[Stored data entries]
_ _ _ _

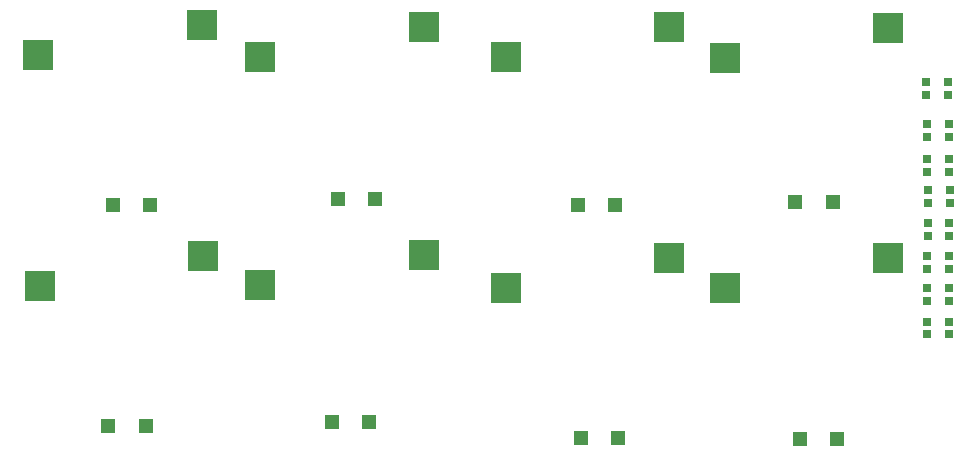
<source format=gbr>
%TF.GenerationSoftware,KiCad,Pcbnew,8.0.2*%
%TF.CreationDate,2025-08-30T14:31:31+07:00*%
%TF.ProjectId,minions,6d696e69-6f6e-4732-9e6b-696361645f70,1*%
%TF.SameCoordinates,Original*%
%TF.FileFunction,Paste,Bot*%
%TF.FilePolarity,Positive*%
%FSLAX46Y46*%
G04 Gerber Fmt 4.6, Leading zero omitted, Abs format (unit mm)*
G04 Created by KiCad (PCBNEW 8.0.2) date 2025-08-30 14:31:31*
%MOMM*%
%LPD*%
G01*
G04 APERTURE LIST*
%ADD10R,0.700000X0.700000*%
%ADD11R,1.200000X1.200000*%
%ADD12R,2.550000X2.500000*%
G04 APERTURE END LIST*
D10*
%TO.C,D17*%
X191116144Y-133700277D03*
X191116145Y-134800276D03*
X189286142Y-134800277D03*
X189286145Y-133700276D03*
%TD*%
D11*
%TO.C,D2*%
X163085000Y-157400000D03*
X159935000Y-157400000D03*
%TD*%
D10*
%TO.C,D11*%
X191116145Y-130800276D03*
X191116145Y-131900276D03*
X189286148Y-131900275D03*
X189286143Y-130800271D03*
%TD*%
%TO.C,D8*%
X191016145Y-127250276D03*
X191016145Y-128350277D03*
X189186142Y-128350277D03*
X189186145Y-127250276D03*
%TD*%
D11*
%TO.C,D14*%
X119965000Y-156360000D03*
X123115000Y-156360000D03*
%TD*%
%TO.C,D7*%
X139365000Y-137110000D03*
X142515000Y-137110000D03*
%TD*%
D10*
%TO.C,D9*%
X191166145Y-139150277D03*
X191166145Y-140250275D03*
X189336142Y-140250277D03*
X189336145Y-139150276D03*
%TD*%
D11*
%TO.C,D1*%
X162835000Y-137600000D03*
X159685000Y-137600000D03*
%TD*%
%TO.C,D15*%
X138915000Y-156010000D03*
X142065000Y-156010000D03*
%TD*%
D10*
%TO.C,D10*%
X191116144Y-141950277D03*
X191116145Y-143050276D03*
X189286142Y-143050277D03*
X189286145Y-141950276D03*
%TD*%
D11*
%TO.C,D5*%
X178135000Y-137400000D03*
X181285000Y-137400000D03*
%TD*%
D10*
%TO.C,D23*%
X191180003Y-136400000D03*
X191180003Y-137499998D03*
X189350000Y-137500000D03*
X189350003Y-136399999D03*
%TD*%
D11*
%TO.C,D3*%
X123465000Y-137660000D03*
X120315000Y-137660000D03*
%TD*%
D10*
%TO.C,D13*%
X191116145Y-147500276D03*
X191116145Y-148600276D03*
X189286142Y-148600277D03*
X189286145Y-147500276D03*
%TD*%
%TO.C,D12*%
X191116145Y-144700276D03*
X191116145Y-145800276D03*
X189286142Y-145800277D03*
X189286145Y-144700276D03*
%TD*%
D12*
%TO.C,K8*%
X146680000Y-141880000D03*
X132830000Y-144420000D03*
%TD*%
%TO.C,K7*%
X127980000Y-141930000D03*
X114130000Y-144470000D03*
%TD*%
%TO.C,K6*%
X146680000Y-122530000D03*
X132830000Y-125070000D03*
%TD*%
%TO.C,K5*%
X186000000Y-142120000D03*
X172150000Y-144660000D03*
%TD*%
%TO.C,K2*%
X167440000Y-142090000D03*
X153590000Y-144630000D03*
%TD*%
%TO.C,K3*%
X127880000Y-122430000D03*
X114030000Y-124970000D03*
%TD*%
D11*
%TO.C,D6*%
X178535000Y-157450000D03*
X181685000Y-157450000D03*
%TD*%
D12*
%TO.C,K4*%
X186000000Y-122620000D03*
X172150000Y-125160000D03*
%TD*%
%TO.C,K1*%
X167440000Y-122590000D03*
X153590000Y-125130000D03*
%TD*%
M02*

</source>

_ _ _ _

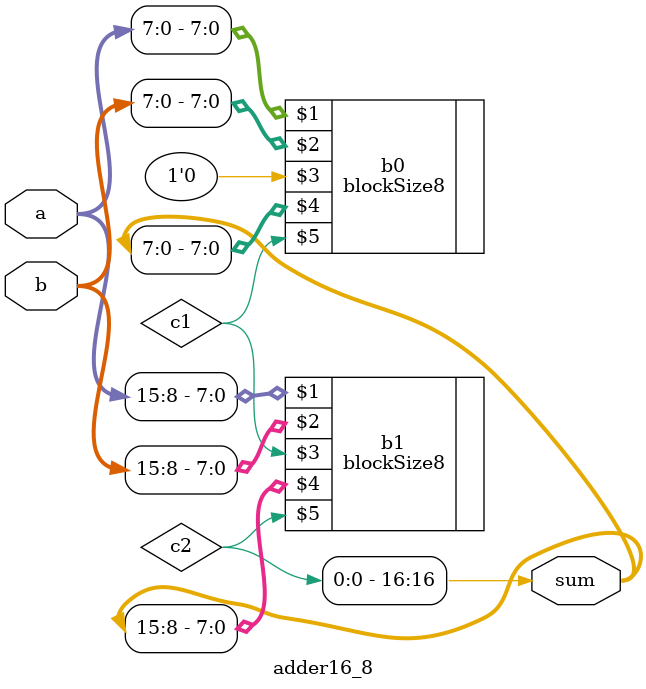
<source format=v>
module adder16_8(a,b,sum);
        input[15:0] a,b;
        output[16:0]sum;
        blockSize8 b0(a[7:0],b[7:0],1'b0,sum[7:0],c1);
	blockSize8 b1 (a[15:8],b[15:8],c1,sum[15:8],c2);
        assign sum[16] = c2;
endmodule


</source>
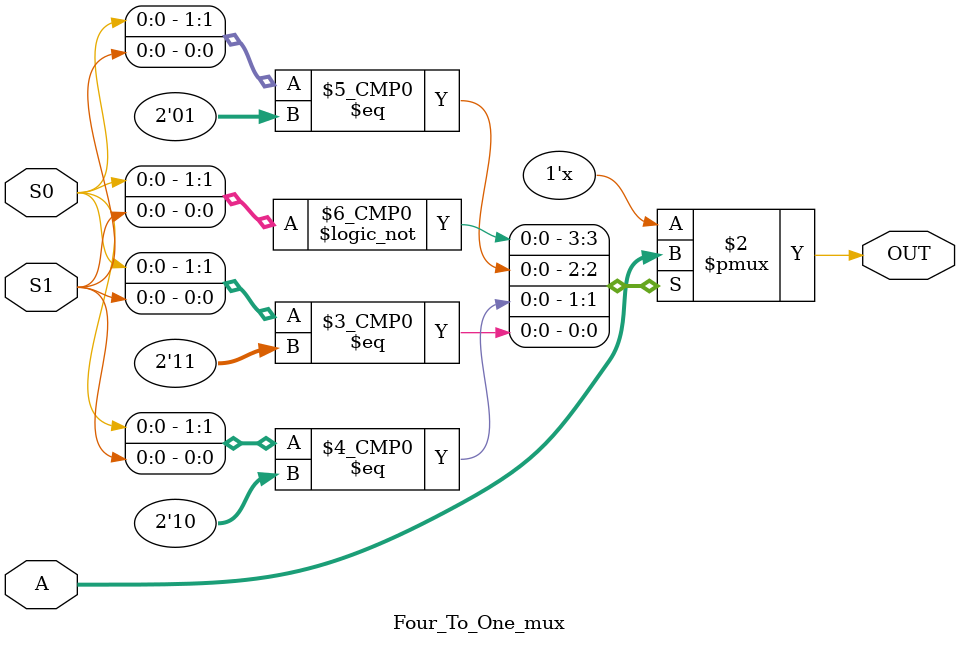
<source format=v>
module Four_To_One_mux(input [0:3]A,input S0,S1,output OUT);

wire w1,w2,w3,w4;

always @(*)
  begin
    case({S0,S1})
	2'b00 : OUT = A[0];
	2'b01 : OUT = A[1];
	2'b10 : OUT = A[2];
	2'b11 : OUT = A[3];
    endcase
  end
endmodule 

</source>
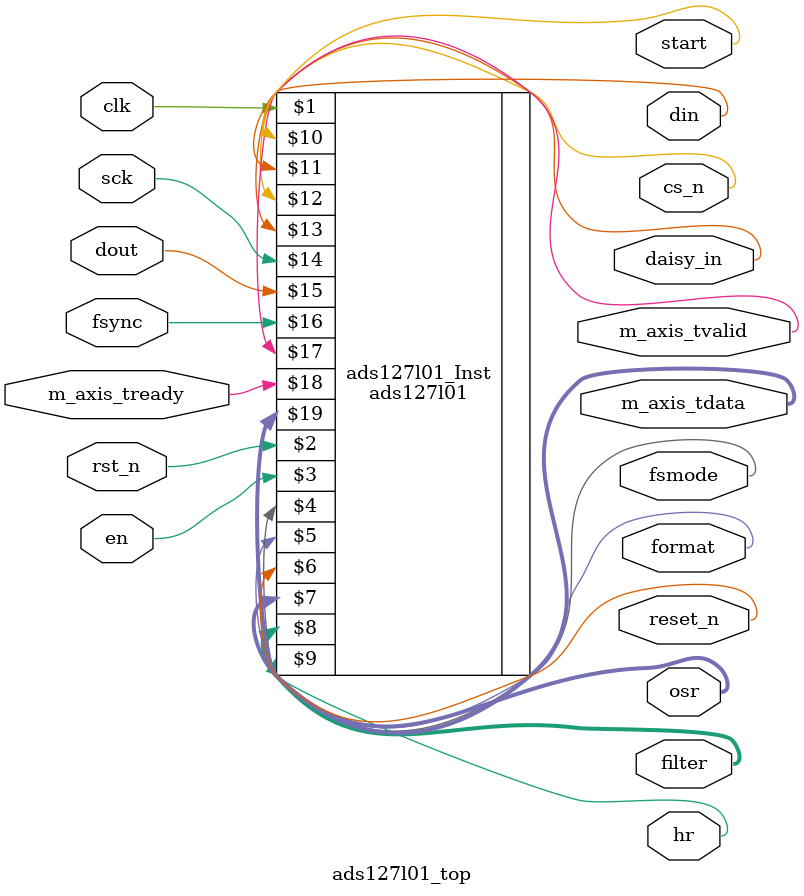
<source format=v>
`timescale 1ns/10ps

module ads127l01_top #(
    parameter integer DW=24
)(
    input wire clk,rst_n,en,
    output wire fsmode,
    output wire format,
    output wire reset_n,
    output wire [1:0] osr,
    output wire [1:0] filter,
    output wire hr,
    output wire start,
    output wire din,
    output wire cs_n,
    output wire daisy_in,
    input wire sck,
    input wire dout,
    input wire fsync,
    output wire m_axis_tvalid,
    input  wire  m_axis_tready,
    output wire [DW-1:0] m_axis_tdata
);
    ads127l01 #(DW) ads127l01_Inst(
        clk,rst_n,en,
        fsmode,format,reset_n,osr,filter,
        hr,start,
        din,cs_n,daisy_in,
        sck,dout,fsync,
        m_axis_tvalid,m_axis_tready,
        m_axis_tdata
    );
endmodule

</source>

_ _ _ _

*Task directions:*
List each line of the entries that holds the string "KiCad".

*Solution for this exercise:*
%TF.GenerationSoftware,KiCad,Pcbnew,8.0.2*%
G04 Created by KiCad (PCBNEW 8.0.2) date 2025-08-30 14:31:31*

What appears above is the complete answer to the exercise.